ASSIGNED TASK: Please output the lines shown below exactly as they appear.

DATA EXTRACT:
+++

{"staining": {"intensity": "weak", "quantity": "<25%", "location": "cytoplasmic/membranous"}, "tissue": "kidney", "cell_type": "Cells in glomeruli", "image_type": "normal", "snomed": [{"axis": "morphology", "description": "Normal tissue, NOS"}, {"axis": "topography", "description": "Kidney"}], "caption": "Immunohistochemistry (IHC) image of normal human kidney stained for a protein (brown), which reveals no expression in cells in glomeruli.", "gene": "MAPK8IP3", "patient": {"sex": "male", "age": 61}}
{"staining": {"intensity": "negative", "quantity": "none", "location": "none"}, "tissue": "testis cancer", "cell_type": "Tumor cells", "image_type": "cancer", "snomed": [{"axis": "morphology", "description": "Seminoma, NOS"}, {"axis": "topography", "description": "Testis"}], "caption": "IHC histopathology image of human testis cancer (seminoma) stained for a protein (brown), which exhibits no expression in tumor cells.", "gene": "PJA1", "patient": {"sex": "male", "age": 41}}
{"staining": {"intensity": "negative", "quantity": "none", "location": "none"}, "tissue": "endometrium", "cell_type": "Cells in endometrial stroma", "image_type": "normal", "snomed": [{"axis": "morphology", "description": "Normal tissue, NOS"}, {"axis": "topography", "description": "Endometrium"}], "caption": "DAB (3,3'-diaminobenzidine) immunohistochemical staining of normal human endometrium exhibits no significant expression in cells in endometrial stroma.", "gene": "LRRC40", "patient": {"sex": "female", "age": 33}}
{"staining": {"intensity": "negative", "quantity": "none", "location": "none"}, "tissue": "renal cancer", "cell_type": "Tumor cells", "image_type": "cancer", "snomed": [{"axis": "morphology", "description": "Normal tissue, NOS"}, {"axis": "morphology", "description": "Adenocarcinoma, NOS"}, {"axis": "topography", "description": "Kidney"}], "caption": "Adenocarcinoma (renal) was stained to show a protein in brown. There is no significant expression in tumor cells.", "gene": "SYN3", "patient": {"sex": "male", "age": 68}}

+++

RESPONSE AREA:
{"staining": {"intensity": "weak", "quantity": "<25%", "location": "cytoplasmic/membranous"}, "tissue": "kidney", "cell_type": "Cells in glomeruli", "image_type": "normal", "snomed": [{"axis": "morphology", "description": "Normal tissue, NOS"}, {"axis": "topography", "description": "Kidney"}], "caption": "Immunohistochemistry (IHC) image of normal human kidney stained for a protein (brown), which reveals no expression in cells in glomeruli.", "gene": "MAPK8IP3", "patient": {"sex": "male", "age": 61}}
{"staining": {"intensity": "negative", "quantity": "none", "location": "none"}, "tissue": "testis cancer", "cell_type": "Tumor cells", "image_type": "cancer", "snomed": [{"axis": "morphology", "description": "Seminoma, NOS"}, {"axis": "topography", "description": "Testis"}], "caption": "IHC histopathology image of human testis cancer (seminoma) stained for a protein (brown), which exhibits no expression in tumor cells.", "gene": "PJA1", "patient": {"sex": "male", "age": 41}}
{"staining": {"intensity": "negative", "quantity": "none", "location": "none"}, "tissue": "endometrium", "cell_type": "Cells in endometrial stroma", "image_type": "normal", "snomed": [{"axis": "morphology", "description": "Normal tissue, NOS"}, {"axis": "topography", "description": "Endometrium"}], "caption": "DAB (3,3'-diaminobenzidine) immunohistochemical staining of normal human endometrium exhibits no significant expression in cells in endometrial stroma.", "gene": "LRRC40", "patient": {"sex": "female", "age": 33}}
{"staining": {"intensity": "negative", "quantity": "none", "location": "none"}, "tissue": "renal cancer", "cell_type": "Tumor cells", "image_type": "cancer", "snomed": [{"axis": "morphology", "description": "Normal tissue, NOS"}, {"axis": "morphology", "description": "Adenocarcinoma, NOS"}, {"axis": "topography", "description": "Kidney"}], "caption": "Adenocarcinoma (renal) was stained to show a protein in brown. There is no significant expression in tumor cells.", "gene": "SYN3", "patient": {"sex": "male", "age": 68}}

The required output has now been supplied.